Full nonlinear simulation of helicopter coupled rotor-fuselage motion using MATLAB Symbolic processor and dynamic simulation

Abstract

This thesis formulates the full nonlinear equations of motion for determining the stability of helicopter coupled rotor-fuselage motion utilizing MATLAB(registered)'s Symbolic Math Toolbox. Using the extended symbolic processor toolbox, the goal of this work was to eliminate the time consuming process of convening Fortran or C code generated by the symbolic processor, MAPLE(registered) into a MATLAB(registered) useable format where it is further incorporated into an S-function' to be used in the dynamic simulation environment. The formulation of the equations of motion utilized in this process is unique in that it uses the complete set of nonlinear terms in the equations of motions without utilizing ordering schemes, small angle assumptions, linearizing techniques, or other simplifying assumptions.
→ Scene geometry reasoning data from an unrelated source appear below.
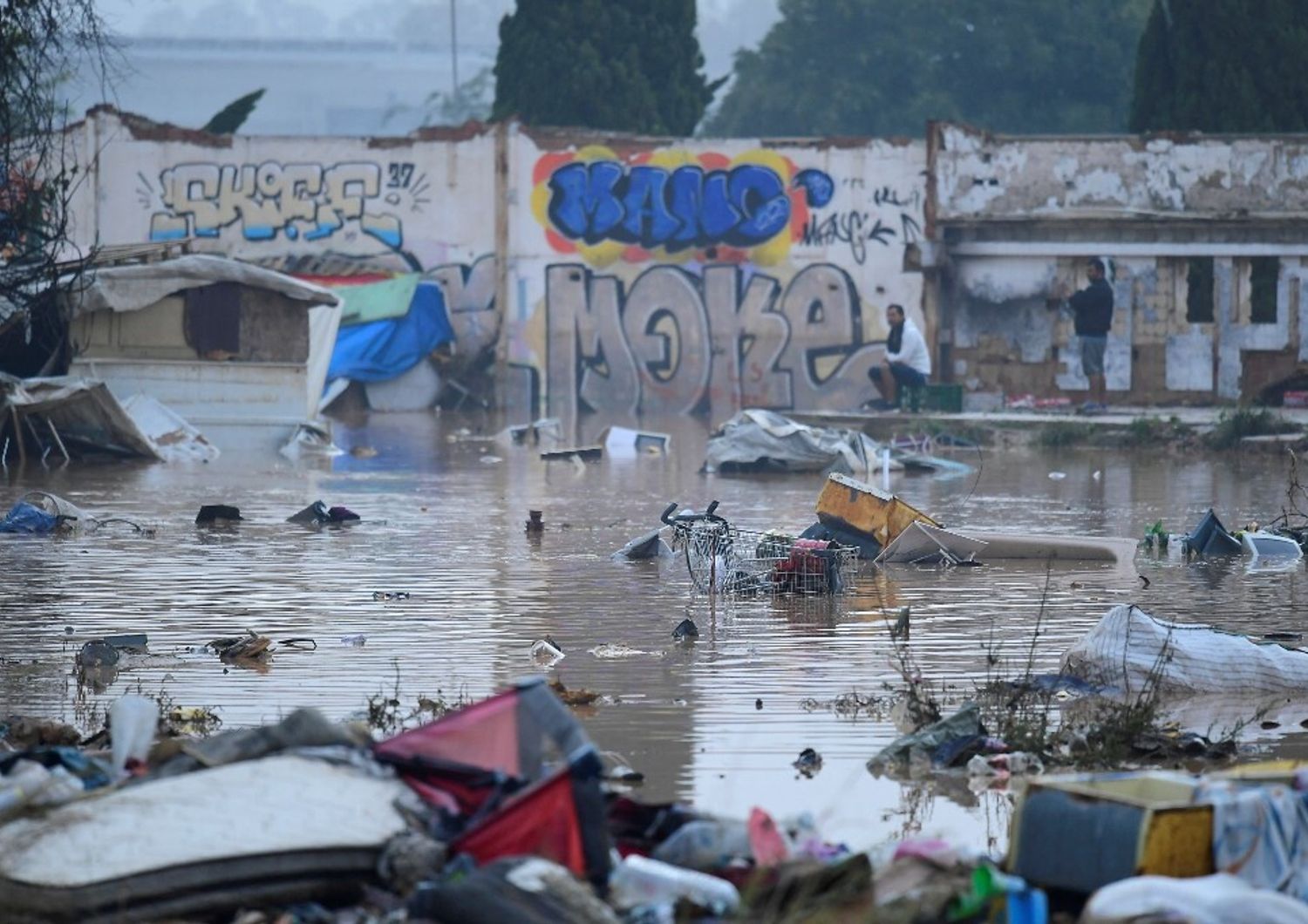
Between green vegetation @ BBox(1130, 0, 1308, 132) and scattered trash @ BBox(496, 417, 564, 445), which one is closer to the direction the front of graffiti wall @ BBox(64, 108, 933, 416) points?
the scattered trash

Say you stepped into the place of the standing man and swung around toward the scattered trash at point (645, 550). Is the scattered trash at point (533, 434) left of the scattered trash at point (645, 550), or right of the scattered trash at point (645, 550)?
right

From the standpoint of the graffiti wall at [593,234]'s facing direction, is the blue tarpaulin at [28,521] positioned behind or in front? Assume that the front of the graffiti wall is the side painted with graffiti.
in front

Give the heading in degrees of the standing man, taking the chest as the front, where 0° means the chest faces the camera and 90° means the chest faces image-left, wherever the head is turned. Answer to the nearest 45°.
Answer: approximately 45°

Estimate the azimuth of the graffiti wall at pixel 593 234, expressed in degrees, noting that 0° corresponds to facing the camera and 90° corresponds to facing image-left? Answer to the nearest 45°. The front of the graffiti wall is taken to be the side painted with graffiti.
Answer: approximately 0°

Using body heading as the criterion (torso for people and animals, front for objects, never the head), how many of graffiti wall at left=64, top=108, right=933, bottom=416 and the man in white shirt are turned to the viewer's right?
0

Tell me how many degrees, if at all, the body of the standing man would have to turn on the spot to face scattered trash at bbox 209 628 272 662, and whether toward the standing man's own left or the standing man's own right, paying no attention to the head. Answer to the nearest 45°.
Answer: approximately 45° to the standing man's own left

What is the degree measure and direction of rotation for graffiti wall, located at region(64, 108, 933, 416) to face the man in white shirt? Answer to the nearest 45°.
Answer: approximately 45° to its left

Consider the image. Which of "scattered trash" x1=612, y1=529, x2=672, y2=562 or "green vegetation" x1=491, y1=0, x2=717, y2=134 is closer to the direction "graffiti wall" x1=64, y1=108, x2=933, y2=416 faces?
the scattered trash

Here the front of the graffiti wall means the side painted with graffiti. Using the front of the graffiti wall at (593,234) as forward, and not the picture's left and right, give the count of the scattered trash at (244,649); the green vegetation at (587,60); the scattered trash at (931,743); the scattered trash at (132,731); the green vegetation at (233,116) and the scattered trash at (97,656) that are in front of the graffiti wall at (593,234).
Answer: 4
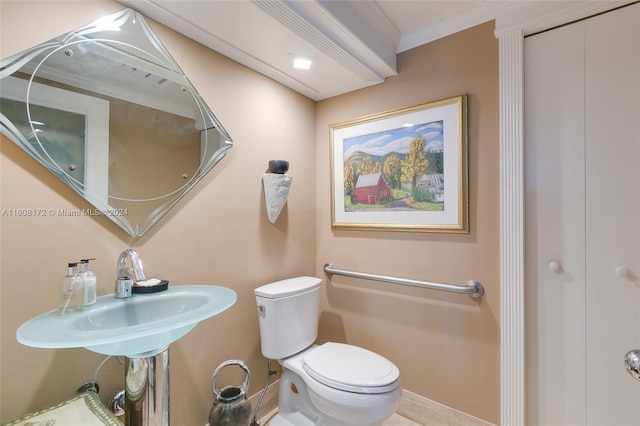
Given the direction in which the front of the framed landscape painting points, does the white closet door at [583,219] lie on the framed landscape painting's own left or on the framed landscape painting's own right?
on the framed landscape painting's own left

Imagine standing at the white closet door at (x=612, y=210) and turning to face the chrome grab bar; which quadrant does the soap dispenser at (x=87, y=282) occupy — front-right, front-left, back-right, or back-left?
front-left

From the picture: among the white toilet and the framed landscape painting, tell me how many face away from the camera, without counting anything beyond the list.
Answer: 0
After derivation, the equations of motion are numerically integrated using the dynamic simulation software SIMULINK(registered) and a time history plot is generated of blade and fuselage motion. The equations of motion are regenerated with each time step allowing the adjustment of characteristic structural, blade and dampening properties. These time traces can be used to explore the effects of damping nonlinearities, structural nonlinearities, active control, individual blade control, and damper failure on ground resonance.